You may delete local data from the App where the feature is offered. When you delete your account in the App we schedule permanent erasure after 30 days; you may restore the account by signing in and choosing restore before that date. See our account deletion page for steps. Contact us if you need help with cloud-held data tied to your account.

7. Your rights

Subject to UK law you may have the right to:

• Access, rectify or erase personal data
• Restrict or object to certain processing
• Data portability where applicable
• Withdraw consent where processing is consent-based
• Lodge a complaint with the ICO (ico.org.uk)

Contact privacy@mindguard365.com to exercise your rights. We may need to verify your identity.

8. Children and young people

Mind Guard 365 is intended for people aged 13 and over. We ask you to confirm your age in our terms; we do not run intrusive age verification. We do not knowingly collect personal information from children under 13, and if you believe a younger child has provided data, contact us and we will take appropriate steps.

Because a wellbeing app may be accessed by people aged 13to 17, we have considered the ICO Age Appropriate Design Code (the Children's Code). We aim to apply its principles through high-privacy defaults, collecting only what we need, not selling personal data and not serving personalised advertising to users who may be minors. We assess this in our DPIA (see section 10).

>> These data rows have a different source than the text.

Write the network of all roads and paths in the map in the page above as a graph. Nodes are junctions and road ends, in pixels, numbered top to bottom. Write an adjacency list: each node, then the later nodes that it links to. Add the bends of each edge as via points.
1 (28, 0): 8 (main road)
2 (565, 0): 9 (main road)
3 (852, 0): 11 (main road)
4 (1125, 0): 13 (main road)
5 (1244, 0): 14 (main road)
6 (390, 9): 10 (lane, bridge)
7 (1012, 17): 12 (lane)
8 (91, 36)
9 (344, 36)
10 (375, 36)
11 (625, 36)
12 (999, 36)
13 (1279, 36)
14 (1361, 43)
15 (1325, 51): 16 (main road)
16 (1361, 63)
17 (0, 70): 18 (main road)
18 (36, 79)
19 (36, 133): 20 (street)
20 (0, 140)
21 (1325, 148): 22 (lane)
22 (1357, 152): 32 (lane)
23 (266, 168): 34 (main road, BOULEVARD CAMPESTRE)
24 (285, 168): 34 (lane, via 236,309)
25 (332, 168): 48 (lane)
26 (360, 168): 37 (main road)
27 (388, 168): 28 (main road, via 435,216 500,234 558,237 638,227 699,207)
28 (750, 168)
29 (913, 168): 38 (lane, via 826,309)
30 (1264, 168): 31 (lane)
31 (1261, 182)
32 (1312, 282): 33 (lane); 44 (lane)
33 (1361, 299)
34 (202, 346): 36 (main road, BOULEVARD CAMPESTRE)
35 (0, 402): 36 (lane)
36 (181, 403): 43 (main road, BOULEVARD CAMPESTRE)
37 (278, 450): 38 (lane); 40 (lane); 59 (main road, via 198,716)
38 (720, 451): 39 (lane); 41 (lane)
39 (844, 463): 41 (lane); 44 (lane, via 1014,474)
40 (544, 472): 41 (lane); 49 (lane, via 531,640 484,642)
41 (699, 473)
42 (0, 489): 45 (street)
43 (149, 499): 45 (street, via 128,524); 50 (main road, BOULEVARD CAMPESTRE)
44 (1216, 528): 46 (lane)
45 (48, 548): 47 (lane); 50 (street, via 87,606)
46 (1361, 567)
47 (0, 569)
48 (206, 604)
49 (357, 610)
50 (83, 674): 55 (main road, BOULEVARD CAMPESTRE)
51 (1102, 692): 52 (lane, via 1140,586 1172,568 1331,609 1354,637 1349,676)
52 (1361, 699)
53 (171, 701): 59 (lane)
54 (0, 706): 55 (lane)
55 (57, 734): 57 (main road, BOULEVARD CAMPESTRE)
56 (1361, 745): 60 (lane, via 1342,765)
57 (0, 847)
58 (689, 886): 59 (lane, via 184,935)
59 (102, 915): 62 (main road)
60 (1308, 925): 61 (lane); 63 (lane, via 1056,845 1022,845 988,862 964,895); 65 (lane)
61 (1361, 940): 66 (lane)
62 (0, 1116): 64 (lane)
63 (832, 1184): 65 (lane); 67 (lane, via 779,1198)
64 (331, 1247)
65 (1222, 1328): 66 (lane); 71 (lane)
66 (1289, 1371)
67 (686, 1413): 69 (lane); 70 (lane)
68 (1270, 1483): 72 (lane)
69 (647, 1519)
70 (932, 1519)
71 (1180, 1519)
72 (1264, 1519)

9. Users in the United States

If you use Mind Guard 365 from the United States, the following also applies:

• Your choices (CCPA/CPRA and similar state laws): you may request access to, correction of or deletion of your personal information, and you may appeal a decision. We do not sell your personal information and we do not share it for cross-context behavioural advertising; you do not need to opt out of a sale that we do not make.
• Under-16s: we do not knowingly sell or share the personal information of consumers under 16.
• HIPAA: Mind Guard 365 is a direct-to-consumer self-help app. Mind Guard 365 Ltd is not a HIPAA covered entity or business associate, and we do not process protected health information (PHI) on behalf of any healthcare provider, plan or clearinghouse.

10. Data protection impact assessment

Because we process sensitive mental wellbeing data, we maintain a Data Protection Impact Assessment (DPIA) that records the risks of this processing and how we mitigate them. We review it when we make material changes to the service.

11. Medical disclaimer

Mind Guard 365 offers self-help and educational tools. It is not a medical device and does not replace professional advice, diagnosis or treatment. It does not diagnose, treat or monitor any health condition. If you are in crisis use local emergency services or a trusted helpline; see our safety and crisis support page.

12. Changes

We may update this policy from time to time. We will post the new date at the top and, where appropriate, provide additional notice in the App or by email.